La maîtresse m'explique tout le monde est puni pendant la récré parce que la fille qui était derrière moi est tombée, et que les autres lui ont marché dessus pour sortir.
Je n'ai pas compris. Je lui ai dit immédiatement que c'était impossible que je fasse partie des coupables parce que j'étais le premier à sortir, que je ne peux pas marcher sur quelqu'un qui est derrière moi. Pourquoi est-ce que moi, je suis puni ?
En bonne mentalité d'adulte, toute le monde doit être puni sinon il y a des jaloux, donc elle n'a pas relevé ma remarque. On était un peu jeune pour faire la part des choses, mais j'avais bien compris la situation. Cet évènement a été la première trahison des adultes où j'ai compris que même si la maîtresse savait que c'était injuste, elle ne voulait rien savoir. Elle n'était pas intéressé par ce qui était juste ou non. Pour moi, la justice, c'était très important. Les règles, c'était la vie.
Ce jour est gravé dans ma mémoire puisque j'avais enfin la satisfaction de pouvoir sortir en premier dans le soleil, de pouvoir courir attraper un vélo, de pouvoir attraper un ballon, de pouvoir avoir tout ce qui était hyper précieux. Il fallait être premier pour le faire parce que sinon tout était déjà pris.

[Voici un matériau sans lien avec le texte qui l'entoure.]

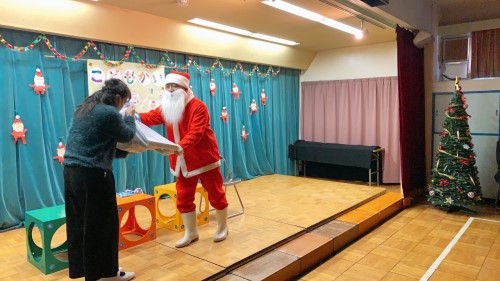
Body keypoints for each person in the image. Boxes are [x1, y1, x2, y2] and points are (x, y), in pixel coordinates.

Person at [140, 71, 229, 248]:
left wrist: (179, 146)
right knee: (183, 197)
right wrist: (132, 116)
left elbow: (196, 132)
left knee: (216, 194)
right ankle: (191, 232)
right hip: (182, 161)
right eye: (168, 86)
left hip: (204, 159)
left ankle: (222, 227)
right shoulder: (167, 106)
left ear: (185, 88)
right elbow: (150, 117)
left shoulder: (199, 107)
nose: (171, 89)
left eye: (175, 86)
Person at [63, 78, 136, 281]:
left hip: (71, 172)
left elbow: (100, 143)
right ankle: (107, 274)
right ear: (118, 97)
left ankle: (82, 270)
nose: (124, 107)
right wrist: (130, 117)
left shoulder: (85, 108)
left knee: (79, 223)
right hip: (93, 175)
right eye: (125, 103)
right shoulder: (109, 112)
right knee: (103, 226)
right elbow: (128, 136)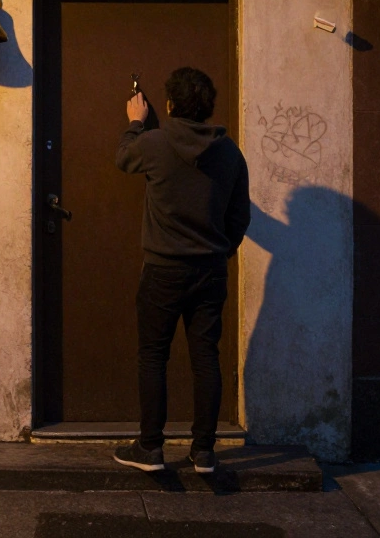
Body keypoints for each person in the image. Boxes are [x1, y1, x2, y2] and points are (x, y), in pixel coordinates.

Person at [111, 67, 250, 474]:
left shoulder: (154, 143)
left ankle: (151, 448)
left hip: (163, 270)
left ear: (170, 105)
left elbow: (123, 158)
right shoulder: (230, 152)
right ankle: (204, 451)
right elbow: (240, 216)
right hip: (211, 271)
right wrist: (221, 252)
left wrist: (135, 122)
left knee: (154, 356)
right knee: (206, 357)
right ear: (208, 107)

J'en avais tellement envie.
Depuis, l'autre est devenu un ennemi et j'ai toujours détesté les punitions collectives.
Quand j'étais petit (vraiment petit), ma mère me tenait souvent la main quand on allait se promener. Parfois je trébuchais sur quelque chose, et pour éviter que je tombe elle me tenait la main très très fort. J'aimais beaucoup cette sensation, et j'avais bien compris qu'elle n'arrivait qu'en cas de danger.
Du coup j'ai commencé à faire semblant de tomber. Je voulais qu'elle me tienne fort, mais en même temps, il ne fallait pas que je le fasse trop souvent sinon ça allait se voir. C'était un jeu de rester un peu maladroit de temps en temps. J'ai l'impression que cette période n'a pas été très longue puisque j'ai fini par rapidement oublier l'idée. Dans mon esprit d'enfant, peut-être que ça a duré un mois et demi.